- Вы... вы... настолько голодны, что после нескольких блюд не насытились?
- Я чертовски голоден, можно сказать, умираю, и если я вскоре не удовлетворю свои потребности... в общем, у меня есть два любимых удовольствия: жажда убийства и мужской голод. Если одно их двух не будет утолено так быстро, как хочу, то я самостоятельно добуду себе... пропитание. - Висельник одной рукой приподнял двуручный меч и демонстративно пару раз крутанул его. Я сглотнула ком в горле.
- Почему вы сами не можете себя мм... покормить? - робко спросила я.
- А так невкусно... - осклабился черный палач.
- Я... я... - Доски пола были очень интересными, настолько, что я просто не отрывала от них глаз, страшась посмотреть в гипнотизирующий желтый омут, полный желания. - Вы не останетесь голодным, если спасете мою сестру.
- Надеюсь, потому что жажда убийства удовлетворяется гораздо тяжелее. Нужно отрубить не одну голову, чтобы она погасла. Приступай. - Мужчина откинулся на спинку кресла, практически развалился, широко расставив ноги.
Главное - собраться. Главное - решиться. Он обещал, он спасет сестру. Она будет жить. Что ты готова отдать за жизнь единственного единокровного существа? Гордость, честь, достоинство? ВСЕ! Лишь бы она жила. Потому что ты не в силах признаться даже самой себе, насколько страшно жить в этом мире в полном одиночестве.
Отбросив одеяло я, как была на корячках, поползла к фигуре в кресле.
Нагнувшись, я осторожно обхватила губами нежную плоть. Раньше я никогда подобного не делала, это страшнее, чем прыгать вниз с крыши самого высокого здания. Да по сути оно примерно так и было. От хлынувшего в мозг вместе с кровью адреналина закружилась голова. Вместе с тем внутри зародилось нечто вроде неудержимого восторга.
Меня удивляла нежность вот этого самого объекта, который всего несколько минут назад так беспощадно ощущался внутри моего тела.
Казалось, впервые палач был в моих руках всецело и подчинялся мне полностью.
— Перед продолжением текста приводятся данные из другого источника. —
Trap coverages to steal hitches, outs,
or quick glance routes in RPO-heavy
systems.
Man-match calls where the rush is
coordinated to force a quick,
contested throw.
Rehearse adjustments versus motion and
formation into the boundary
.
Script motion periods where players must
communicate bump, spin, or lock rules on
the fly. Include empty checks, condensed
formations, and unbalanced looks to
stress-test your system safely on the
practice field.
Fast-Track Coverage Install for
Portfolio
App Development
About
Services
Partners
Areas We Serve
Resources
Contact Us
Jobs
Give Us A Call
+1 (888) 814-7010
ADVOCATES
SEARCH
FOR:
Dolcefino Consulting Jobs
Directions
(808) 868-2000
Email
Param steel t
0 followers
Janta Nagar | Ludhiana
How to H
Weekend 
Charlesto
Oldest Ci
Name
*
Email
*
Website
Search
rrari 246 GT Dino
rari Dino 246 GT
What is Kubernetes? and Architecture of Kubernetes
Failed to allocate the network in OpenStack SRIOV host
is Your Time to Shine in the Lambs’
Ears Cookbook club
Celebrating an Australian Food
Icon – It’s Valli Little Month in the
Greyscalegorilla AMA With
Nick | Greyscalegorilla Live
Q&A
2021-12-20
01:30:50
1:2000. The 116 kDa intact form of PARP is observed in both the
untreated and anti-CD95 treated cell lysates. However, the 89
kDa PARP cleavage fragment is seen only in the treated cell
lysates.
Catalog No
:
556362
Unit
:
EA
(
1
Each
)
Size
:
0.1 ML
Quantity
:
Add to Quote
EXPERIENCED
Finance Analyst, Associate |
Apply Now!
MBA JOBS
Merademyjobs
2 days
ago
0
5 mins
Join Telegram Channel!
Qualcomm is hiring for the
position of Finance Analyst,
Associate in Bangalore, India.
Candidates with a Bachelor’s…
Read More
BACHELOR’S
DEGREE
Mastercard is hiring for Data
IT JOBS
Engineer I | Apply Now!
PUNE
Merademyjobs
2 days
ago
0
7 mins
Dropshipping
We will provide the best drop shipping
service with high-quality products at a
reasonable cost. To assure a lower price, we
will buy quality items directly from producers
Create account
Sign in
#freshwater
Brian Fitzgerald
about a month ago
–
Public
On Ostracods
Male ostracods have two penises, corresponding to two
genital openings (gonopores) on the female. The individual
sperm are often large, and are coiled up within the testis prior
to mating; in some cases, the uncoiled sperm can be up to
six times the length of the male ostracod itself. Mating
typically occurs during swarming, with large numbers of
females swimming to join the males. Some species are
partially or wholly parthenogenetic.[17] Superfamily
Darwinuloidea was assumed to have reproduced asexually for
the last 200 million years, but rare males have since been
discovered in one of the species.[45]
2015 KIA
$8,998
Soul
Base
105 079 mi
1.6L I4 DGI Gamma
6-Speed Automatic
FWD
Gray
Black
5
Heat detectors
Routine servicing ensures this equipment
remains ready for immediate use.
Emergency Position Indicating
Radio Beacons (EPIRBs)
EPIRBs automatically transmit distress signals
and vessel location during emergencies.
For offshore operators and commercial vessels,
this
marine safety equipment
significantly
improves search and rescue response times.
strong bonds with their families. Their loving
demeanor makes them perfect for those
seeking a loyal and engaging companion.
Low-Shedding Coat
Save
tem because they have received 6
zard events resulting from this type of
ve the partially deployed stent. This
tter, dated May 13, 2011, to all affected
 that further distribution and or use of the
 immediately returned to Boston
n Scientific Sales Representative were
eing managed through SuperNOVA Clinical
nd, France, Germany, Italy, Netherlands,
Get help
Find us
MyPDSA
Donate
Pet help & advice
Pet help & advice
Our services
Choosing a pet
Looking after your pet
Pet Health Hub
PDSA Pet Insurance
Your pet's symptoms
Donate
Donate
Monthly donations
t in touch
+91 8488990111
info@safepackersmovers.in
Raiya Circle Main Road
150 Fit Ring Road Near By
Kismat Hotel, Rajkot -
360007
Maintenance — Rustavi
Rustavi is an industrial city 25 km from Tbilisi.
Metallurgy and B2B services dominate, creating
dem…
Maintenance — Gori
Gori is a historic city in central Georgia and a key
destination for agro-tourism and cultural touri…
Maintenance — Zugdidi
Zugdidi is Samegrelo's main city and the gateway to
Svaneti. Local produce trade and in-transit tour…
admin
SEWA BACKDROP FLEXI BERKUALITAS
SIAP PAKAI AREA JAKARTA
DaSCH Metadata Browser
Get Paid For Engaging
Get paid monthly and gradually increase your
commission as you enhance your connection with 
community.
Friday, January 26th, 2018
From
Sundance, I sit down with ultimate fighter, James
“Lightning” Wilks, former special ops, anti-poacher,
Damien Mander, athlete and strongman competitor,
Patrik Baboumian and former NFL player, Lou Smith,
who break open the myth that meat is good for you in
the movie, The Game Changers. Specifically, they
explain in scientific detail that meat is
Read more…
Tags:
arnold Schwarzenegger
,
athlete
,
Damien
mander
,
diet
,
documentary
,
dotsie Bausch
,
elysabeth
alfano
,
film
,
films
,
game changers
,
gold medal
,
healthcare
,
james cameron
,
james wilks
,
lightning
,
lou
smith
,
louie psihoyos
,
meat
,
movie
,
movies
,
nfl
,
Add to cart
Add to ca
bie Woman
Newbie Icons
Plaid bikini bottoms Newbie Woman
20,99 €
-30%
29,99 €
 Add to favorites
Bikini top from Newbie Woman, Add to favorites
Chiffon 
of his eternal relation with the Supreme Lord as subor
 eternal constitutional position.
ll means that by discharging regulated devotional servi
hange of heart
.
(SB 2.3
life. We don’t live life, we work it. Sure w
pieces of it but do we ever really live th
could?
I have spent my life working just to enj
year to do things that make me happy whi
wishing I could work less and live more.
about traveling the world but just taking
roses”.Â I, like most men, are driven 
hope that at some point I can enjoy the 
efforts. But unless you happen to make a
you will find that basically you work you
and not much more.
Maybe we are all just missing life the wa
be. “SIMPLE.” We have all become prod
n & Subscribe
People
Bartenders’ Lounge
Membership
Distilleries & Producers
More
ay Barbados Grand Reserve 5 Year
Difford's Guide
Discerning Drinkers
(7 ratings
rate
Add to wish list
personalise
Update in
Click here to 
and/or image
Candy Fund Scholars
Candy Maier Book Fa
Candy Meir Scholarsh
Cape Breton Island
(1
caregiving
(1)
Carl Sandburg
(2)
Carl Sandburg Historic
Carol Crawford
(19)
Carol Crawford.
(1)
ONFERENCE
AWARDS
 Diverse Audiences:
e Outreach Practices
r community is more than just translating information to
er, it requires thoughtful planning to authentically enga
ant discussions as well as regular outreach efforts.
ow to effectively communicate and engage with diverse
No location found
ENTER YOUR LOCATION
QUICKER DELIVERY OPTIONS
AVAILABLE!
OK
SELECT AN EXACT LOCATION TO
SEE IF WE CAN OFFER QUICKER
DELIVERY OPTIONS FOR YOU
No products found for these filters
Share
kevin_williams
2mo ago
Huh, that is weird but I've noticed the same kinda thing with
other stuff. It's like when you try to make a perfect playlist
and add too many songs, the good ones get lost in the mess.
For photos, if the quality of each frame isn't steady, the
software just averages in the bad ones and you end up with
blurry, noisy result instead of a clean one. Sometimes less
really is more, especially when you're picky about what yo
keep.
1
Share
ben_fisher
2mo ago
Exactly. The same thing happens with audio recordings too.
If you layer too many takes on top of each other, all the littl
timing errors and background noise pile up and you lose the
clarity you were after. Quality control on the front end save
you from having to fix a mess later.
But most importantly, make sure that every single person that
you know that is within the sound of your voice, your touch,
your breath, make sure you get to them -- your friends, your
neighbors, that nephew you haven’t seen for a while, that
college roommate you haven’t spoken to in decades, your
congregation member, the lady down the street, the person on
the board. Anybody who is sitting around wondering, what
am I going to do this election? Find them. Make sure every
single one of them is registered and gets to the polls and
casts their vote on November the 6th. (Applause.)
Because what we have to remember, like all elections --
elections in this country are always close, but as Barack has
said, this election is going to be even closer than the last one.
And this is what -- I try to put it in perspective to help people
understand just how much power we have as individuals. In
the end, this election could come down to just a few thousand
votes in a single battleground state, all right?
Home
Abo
Я смогла хоть и временно приручить его.
Мужчина стонал. Запрокинув голову, он расслабленно стекал с кресла.
Вздрагивал и напрягался, если мой острый клык задевал нежную плоть.
Хотелось упрочить позицию, подчинить этого сильного и необузданного дикаря, чтобы он весь, до последней мысли был мой. Защищал, оберегал.
Из грез меня вырвала грубая ладонь.
Шершавая от рукояти меча рука вцепилась в волосы, отрывисто дернула, проталкивая мужскую плоть глубже.
Это было похоже на то, как хозяин лошади дергает удила, направляя ее, навязывая свое мнение и абсолютную власть. Резким движением показывая, кто здесь владеет ситуацией. Против этой подчиняющей руки восстало все мое свободолюбивое существо.
Не выдержав, я мотнула головой, сбрасывая повелевающую длань. Между пальцев палача застряли вырванные волоски, рыжие, будто медная проволока.
В приступе праведной ярости клыки нашли плоть и вцепились в нее. Коротко, зло. Язык ощутил вкус крови, сладко-соленый, как острие стального меча. Именно таков на вкус клинок, если, заигрывая с опасностью, лизнуть его.
В следующий момент я черной тенью вылетела в открытое окно.
Неполная минута беспорядочного бегства в никуда, во тьму, и я заблудилась меж островерхих черепичных крыш и печных труб.
Осознание, что я наделала, ударило под колени, и я рухнула.
- Я убила свою сестру! Я убила единственного родного человека! - Из моей груди вырывались рыдания вперемешку с облачками пара.
С высоты крыши я не могла видеть, как черная тень мечется по улицам в поисках меня. Зовет сорванным хриплым голосом, просит вернуться, так, как когда-то уже звала, молила, отдавая свой голос за возможность быть услышанным.